WASHINGTON - One of the strongest earthquakes ever recorded on the East Coast of the United States shook buildings and rattled nerves on Tuesday and forced the evacuations of parts of the Capitol, White House and Pentagon.

There were no reports of deaths, but fire officials in Washington said there were at least some injuries.

The U.S. Geological Survey said the quake just before 2 p.m. (1800 GMT) registered magnitude 5.8 and was centred about 40 miles (64 kilometres) northwest of Richmond, Virginia.

Two nuclear reactors at the North Anna Power Station, in the same county as the epicenter, were automatically taken off line by safety systems, said Roger Hannah, a spokesman for the U.S. Nuclear Regulatory Commission.

Around Mineral, Virginia, a small town close to the epicenter, people milled around in their lawns, on sidewalks and parking lots, still rattled and leery of re-entering buildings.
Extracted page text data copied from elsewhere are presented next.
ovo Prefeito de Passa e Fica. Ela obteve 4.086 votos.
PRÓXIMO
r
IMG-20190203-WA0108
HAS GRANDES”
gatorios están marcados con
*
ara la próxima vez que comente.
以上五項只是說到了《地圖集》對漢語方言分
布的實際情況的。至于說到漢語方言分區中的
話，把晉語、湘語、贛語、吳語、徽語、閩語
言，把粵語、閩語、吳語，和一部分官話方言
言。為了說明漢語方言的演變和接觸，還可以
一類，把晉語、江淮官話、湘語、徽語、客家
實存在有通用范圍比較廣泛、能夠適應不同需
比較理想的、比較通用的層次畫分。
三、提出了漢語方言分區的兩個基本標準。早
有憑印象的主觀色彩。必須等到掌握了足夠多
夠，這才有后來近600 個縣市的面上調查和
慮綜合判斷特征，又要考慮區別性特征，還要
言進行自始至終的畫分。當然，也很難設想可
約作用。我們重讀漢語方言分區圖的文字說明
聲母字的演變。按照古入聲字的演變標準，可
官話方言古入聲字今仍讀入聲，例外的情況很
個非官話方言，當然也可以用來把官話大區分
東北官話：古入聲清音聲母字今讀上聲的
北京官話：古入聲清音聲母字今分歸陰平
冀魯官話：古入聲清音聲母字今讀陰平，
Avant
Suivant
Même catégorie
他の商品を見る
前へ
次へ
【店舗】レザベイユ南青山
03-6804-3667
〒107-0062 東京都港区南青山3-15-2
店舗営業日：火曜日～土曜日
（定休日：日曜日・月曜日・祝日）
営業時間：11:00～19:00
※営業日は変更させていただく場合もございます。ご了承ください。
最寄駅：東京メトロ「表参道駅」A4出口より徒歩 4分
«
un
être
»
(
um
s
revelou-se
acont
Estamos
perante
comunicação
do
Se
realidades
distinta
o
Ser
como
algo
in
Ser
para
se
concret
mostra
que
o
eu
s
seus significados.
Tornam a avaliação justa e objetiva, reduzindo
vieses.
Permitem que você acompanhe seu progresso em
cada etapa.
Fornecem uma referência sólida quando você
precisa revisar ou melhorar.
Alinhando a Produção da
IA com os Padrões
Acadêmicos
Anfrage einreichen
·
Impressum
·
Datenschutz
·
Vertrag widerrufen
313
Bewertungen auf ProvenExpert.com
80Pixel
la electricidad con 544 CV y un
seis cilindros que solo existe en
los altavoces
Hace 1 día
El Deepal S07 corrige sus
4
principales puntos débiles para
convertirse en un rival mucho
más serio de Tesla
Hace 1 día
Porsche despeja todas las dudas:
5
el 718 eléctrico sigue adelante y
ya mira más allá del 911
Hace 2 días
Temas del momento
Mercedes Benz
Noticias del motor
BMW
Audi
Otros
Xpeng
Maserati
There was least one aftershock.

All over town, masonry was crumpled, and there were stores with shelved contents strewn on the floor. Several display windows at businesses in the tiny heart of downtown were broken and lay in jagged shards.

The earthquake came less than three weeks before the 10th anniversary of the Sept. 11 attacks, and in both Washington and New York it immediately triggered fears of something more sinister than a natural disaster.

Obama, who is vacationing on Martha's Vineyard, led a conference call Tuesday afternoon on the east quake earthquake with top administration officials, including the administrator of the Federal Emergency Management Agency.

At the Pentagon in Washington, a low rumbling built until the building itself was shaking, and people ran into the corridors of the complex. The shaking continued there, to shouts of "Evacuate! Evacuate!"

The Park Service closed all monuments and memorials on the National Mall, and ceiling tiles fell at Reagan National Airport outside Washington. All flights there were put on hold.

National Park Service engineers have found a crack near the top of the Washington Monument, presumably caused by the quake. Park service spokesman Bill Line said the monument will be closed indefinitely to keep the public safe.

Also in Washington, the National Cathedral said cracks had appeared in the flying buttresses around the apse at one end. "Everyone here is safe," the cathedral said on its official Twitter feed. "Please pray for the Cathedral as there has been some damage."

In New York City, the 26-story federal courthouse in lower Manhattan, blocks from the site of the Sept. 11, 2001, terror attacks on the World Trade Center, began swaying, and hundreds of people streamed out of the building.

Also in New York, workers in the Empire State Building spilled into the streets, some having descended dozens of flights of stairs.

"I thought we'd been hit by an airplane," said one worker, Marty Wiesner.

Another, Adrian Ollivierre, a 28-year-old accountant who was in his office on the 60th floor when the quake struck, said: "I thought I was having maybe a heart attack, and I saw everybody running. I think what it is, is the paranoia that happens from 9/11, and that's why I'm still out here -- because, I'm sorry, I'm not playing with my life."

The last quake of equal power to strike the East Coast was in New York in 1944. The largest East Coast quake on record was a 7.3 that hit South Carolina in 1886.

Amtrak said its trains along the Northeast Corridor between Baltimore and Washington were operating at reduced speeds and crews were inspecting stations and railroad infrastructure before returning to normal.

More than 12 million people live close enough to the quake's epicenter to have felt shaking, according to the Geological Survey.

Social media site Twitter lit up with reports of the earthquake from people using the site up and down the U.S. eastern seaboard.

"People pouring out of buildings and onto the sidewalks and Into Farragut Park in downtown DC," tweeted Republican strategist Kevin Madden.

John Gurlach, air traffic controller at the Morgantown Municipal Airport was in a 40-foot (12-meter) tower when the earth trembled.

"There were two of us looking at each other saying, 'What's that?"' he said, even as a commuter plane was landing. "It was noticeably shaking. It felt like a B-52 unloading."

Immediately, the phone rang from the nearest airport in Clarksburg, and a computer began spitting out green strips of paper -- alerts from other airports in New York and Washington issuing ground stops "due to earthquake."